Processing XML files with Spark and C#

I'm working on a system that that will be acting as an OLAP engine for a simulation toolchain dataset. The tools generate their results in XML.

The easiest and most simple solution to me would have been to simply use spark-xml to access the XML files directly with python, Scala, etc. But the problem is that the project owners want to use C# as that is what the original simulation toolchain is built in. I know there is SparkCLR for C# but I don't know of a good way of using Spark-XML within C#.

Does anyone have any suggestions on how to do this? If not I guess the next option would be to translate the datasets into something more native for SparkCLR but not sure of the best approach.

Solution

SparkCLR works with spark-xml. The following code shows how to use C# to process XML as Spark DataFrame. You can use this code sample to start building your XML processing C# application for Spark. This sample implements the same example available at https://github.com/databricks/spark-xml#scala-api. Note that you need to include spark-xml jar when submitting your job.

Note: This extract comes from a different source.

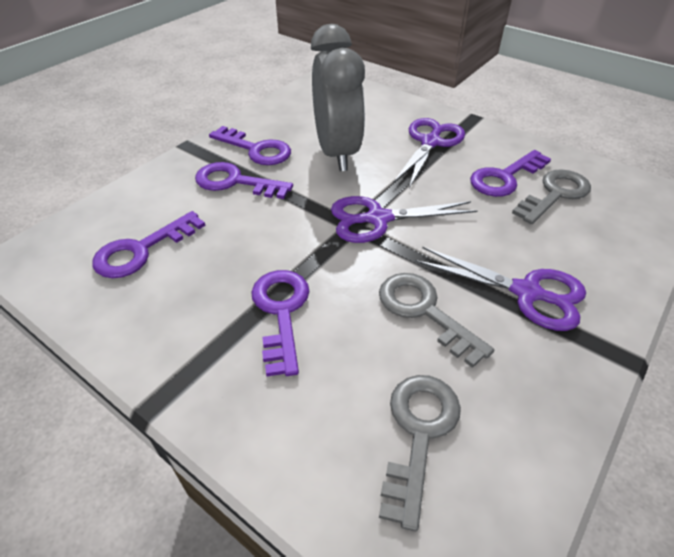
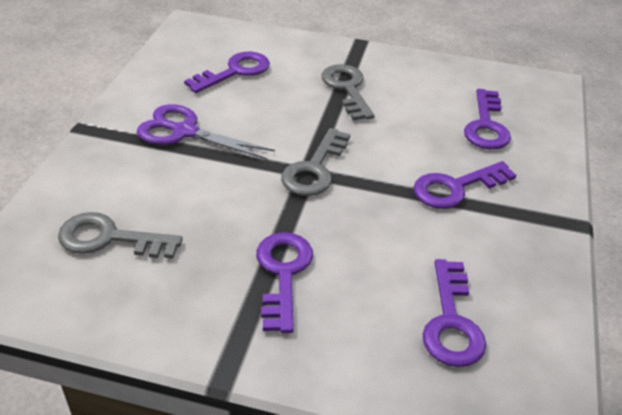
grey clock: [311,24,365,171] = 1 -> none = 0
purple scissors: [331,196,477,243] [394,118,465,188] [415,247,586,331] = 3 -> [137,104,275,160] = 1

        var sparkConf = new SparkConf();
        var sparkContext = new SparkContext(sparkConf);
        var sqlContext = new SqlContext(sparkContext);

        var df = sqlContext.Read()
            .Format("com.databricks.spark.xml")
            .Option("rowTag", "book")
            .Load(@"D:\temp\spark-xml\books.xml");
        var selectedData = df.Select("author", "@id");
        selectedData.Write()
            .Format("com.databricks.spark.xml")
            .Option("rootTag", "books")
            .Option("rowTag", "book")
            .Save(@"D:\temp\spark-xml\newbooks.xml");